Excerpts from a dataset
+ + +

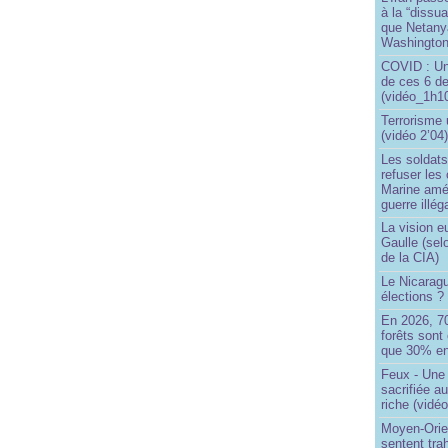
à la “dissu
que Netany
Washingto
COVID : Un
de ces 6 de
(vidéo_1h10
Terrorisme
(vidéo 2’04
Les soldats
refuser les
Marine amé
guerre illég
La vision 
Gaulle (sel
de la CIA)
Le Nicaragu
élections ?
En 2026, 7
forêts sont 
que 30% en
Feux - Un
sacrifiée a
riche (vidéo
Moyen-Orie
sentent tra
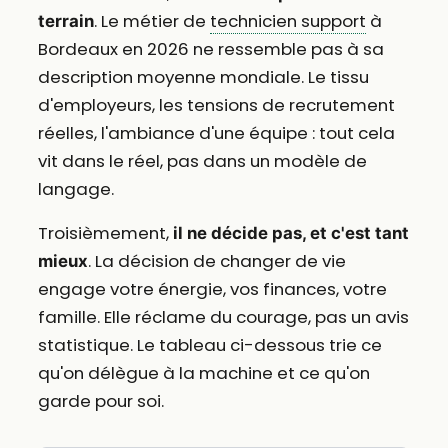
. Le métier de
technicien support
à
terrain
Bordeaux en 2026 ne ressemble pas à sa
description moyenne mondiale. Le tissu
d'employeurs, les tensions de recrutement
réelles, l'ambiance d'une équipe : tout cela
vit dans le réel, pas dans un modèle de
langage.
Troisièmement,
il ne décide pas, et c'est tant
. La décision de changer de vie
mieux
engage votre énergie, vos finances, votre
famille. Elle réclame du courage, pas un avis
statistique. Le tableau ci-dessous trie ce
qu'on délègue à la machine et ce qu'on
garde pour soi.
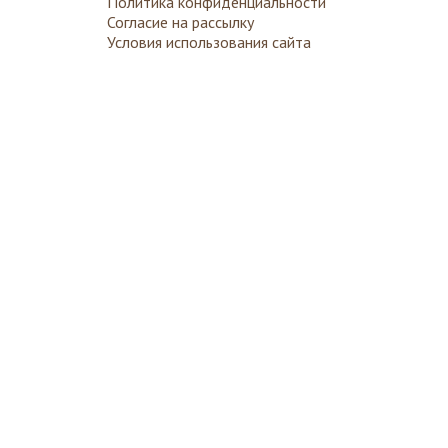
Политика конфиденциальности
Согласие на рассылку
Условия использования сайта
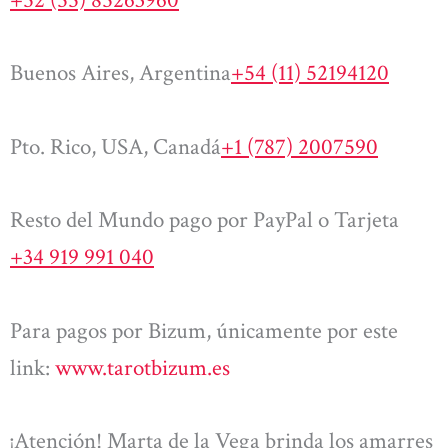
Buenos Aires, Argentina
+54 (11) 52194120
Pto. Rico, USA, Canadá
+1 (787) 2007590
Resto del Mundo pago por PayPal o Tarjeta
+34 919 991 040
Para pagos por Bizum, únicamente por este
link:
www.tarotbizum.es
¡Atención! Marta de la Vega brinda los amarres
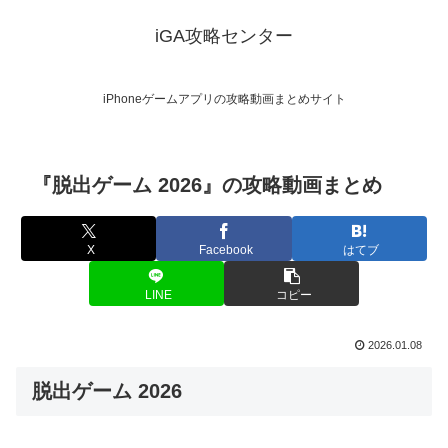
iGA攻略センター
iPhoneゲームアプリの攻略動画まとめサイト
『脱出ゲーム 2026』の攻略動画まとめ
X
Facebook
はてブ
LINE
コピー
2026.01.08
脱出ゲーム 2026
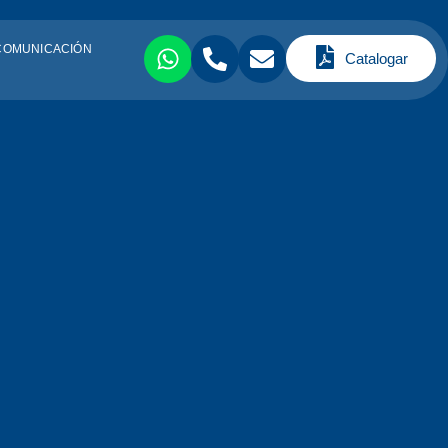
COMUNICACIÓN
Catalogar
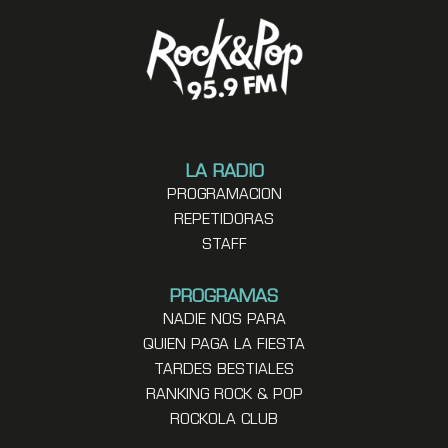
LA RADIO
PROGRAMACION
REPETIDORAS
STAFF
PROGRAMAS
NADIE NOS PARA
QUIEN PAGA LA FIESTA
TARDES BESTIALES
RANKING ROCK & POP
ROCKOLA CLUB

+ + +

• Exercise prompt
Pick up at the line containing "d'employeurs, les tensions de recrutement" and copy each line exactly until the data ends, including that last line; copy no pictures.

• Result of the task
d'employeurs, les tensions de recrutement
réelles, l'ambiance d'une équipe : tout cela
vit dans le réel, pas dans un modèle de
langage.
Troisièmement,
il ne décide pas, et c'est tant
. La décision de changer de vie
mieux
engage votre énergie, vos finances, votre
famille. Elle réclame du courage, pas un avis
statistique. Le tableau ci-dessous trie ce
qu'on délègue à la machine et ce qu'on
garde pour soi.
Политика конфиденциальности
Согласие на рассылку
Условия использования сайта
Buenos Aires, Argentina
+54 (11) 52194120
Pto. Rico, USA, Canadá
+1 (787) 2007590
Resto del Mundo pago por PayPal o Tarjeta
+34 919 991 040
Para pagos por Bizum, únicamente por este
link:
www.tarotbizum.es
¡Atención! Marta de la Vega brinda los amarres
iGA攻略センター
iPhoneゲームアプリの攻略動画まとめサイト
『脱出ゲーム 2026』の攻略動画まとめ
X
Facebook
はてブ
LINE
コピー
2026.01.08
脱出ゲーム 2026
COMUNICACIÓN
Catalogar
LA RADIO
PROGRAMACION
REPETIDORAS
STAFF
PROGRAMAS
NADIE NOS PARA
QUIEN PAGA LA FIESTA
TARDES BESTIALES
RANKING ROCK & POP
ROCKOLA CLUB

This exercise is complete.